Harold Pack, whose nickname is Hap, short for happy, is a sergeant at the Maxwell Air Force Base in nearby Montgomery. He's been a nauseatingly perky soldier for 24 years.
He has just completed his very last day. That may seem like reason to be happier still, but not necessarily.
All his life, Pack thought retirement would be something he would share with someone he loved, he says. And now that it's here, he can't see that happening.
"How rare would that be when you already found that person once?" he asks.
His wife, Anna, died two years ago at age 39. She died right in front of him.
"[She was] laying down watching TV, she sat up and coughed and she laid back down. Her artery clogged and stopped the heart. She was gone before her head hit the pillow," he recalls.
Her death left Pack alone to raise their 15-year-old son. Brian goes to summer school because he failed four classes last year.
And he does not share his father's nickname.
"Hey, Brian. How'd school go?" Pack inquires.
"It's going," Brian says.
Literally day after day, Brian comes home from school.
"How was your day?" Pack asks.
"It was so," Brian says.
He gives that same answer and goes to his room. Pack will see him once more before dinner briefly. Then he runs off into the woods with a friend.
Does his father want to see what he's doing in the woods?

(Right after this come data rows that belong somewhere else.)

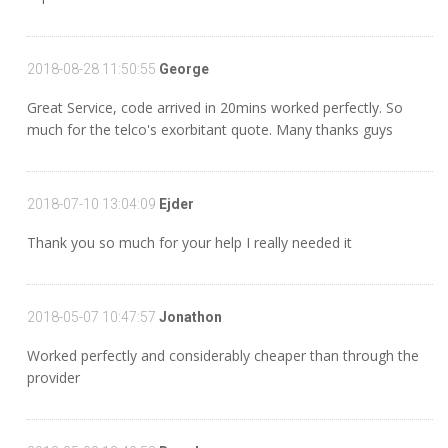
2018-08-28 11:50:55
George
Great Service, code arrived in 20mins worked perfectly. So
much for the telco's exorbitant quote. Many thanks guys
2018-07-10 13:04:09
Ejder
Thank you so much for your help I really needed it
2018-05-07 10:47:57
Jonathon
Worked perfectly and considerably cheaper than through the
provider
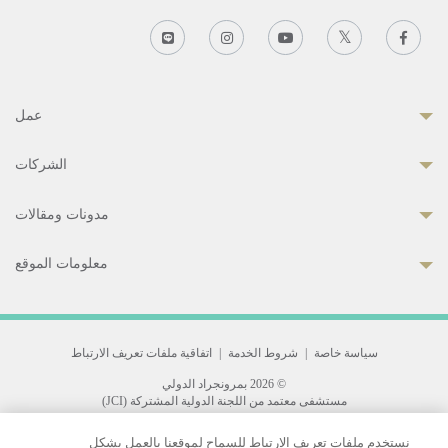
عمل
الشركات
مدونات ومقالات
معلومات الموقع
سياسة خاصة
|
شروط الخدمة
|
اتفاقية ملفات تعريف الارتباط
© 2026 بمرونجراد الدولي
مستشفى معتمد من اللجنة الدولية المشتركة (JCI)
33 Sukhumvit 3, Wattana, Bangkok 10110 Thailand.
نستخدم ملفات تعريف الارتباط للسماح لموقعنا بالعمل بشكل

"I think a part of me knows what he's doing in the woods," Pack says. "If they're out smoking or drinking or building bonfires, what's going to stop them?
Brian's therapist says his apathy has to do with his mom dying: "His mother was his emotional support and he lost that emotional support abruptly one night."
"She raised the kid for the most part," Pack says. "And that's why now she's gone I want to be home and around Brian as much as I can."
So it is, with canned beans and Rice-A-Roni, that Pack tries as best he can to replace the irreplaceable.
"You don't like the flavor? What do you think?" he asks.
Though Brian will never make a show of it, he does say quietly that he likes this new, improved dad. A promsing sign that perhaps attitude and optimism are hereditary.
"He's a phenomenal young man and he just doesn't realize that yet, " Pack says proudly.